**Requirement**:
State only how many lines of the records contain the string "pixel".
═════ Available data
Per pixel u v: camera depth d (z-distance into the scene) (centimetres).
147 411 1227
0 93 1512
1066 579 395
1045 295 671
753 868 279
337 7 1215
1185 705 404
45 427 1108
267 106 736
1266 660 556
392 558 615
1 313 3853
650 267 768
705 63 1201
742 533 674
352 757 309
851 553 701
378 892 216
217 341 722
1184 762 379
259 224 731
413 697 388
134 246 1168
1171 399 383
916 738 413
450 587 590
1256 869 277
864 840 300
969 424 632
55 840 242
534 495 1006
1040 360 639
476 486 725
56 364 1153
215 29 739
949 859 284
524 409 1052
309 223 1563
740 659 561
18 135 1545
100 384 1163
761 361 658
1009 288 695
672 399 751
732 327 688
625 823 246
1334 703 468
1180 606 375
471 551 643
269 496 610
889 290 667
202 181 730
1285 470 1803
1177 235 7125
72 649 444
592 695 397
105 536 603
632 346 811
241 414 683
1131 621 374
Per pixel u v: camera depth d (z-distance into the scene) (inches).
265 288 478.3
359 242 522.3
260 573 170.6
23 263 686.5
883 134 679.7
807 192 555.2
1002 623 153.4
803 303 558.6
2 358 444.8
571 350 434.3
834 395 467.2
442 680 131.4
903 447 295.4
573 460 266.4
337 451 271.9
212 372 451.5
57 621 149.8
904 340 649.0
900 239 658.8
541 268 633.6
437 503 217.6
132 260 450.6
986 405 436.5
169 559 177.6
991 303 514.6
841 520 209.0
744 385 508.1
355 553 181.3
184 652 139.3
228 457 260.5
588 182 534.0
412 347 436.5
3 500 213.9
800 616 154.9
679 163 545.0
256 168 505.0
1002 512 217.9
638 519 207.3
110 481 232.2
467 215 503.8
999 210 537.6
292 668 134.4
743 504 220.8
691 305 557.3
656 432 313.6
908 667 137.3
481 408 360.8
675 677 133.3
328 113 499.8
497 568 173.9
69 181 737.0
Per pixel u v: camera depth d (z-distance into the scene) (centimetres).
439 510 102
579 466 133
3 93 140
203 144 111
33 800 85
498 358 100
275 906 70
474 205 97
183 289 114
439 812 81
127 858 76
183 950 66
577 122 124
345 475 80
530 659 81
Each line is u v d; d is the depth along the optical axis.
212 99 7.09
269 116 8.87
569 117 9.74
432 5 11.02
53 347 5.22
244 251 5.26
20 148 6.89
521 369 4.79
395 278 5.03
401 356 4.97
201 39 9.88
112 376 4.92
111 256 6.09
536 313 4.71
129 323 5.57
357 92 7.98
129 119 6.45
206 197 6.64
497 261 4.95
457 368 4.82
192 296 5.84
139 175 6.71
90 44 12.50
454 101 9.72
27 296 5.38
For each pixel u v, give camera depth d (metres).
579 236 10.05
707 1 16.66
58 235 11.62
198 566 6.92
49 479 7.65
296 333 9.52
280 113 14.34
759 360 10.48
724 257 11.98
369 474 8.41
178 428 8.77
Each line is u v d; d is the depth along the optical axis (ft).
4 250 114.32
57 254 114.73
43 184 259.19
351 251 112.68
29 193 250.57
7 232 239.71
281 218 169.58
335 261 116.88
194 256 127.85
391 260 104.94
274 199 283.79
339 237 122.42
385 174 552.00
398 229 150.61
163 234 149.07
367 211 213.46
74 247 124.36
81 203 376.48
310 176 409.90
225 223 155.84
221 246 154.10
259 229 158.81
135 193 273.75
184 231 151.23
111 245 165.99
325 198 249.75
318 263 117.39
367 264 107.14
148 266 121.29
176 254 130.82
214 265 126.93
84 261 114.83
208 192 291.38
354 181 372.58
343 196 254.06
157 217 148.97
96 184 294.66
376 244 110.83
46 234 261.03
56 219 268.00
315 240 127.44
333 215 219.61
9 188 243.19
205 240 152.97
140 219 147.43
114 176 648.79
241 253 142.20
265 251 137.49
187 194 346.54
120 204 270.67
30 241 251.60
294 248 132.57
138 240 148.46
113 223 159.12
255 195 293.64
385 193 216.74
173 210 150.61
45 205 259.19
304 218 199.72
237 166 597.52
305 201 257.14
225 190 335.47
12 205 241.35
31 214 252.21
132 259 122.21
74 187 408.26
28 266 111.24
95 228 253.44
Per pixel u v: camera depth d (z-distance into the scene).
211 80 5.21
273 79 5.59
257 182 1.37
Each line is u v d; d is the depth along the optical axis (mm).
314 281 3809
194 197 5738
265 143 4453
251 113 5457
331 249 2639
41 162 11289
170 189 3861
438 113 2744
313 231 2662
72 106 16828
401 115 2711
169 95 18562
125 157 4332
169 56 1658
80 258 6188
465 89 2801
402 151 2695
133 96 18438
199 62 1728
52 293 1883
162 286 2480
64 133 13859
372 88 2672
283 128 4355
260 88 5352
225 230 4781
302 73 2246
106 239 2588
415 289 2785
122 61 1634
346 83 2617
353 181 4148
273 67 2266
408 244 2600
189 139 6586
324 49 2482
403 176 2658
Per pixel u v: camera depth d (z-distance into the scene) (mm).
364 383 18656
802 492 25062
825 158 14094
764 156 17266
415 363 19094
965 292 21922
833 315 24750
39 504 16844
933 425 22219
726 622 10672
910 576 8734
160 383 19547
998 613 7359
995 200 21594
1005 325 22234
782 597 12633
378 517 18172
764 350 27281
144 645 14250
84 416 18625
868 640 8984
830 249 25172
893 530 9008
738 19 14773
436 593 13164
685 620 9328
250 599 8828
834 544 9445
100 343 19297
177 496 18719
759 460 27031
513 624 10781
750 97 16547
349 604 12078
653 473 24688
══════════
**Answer to the problem**:
6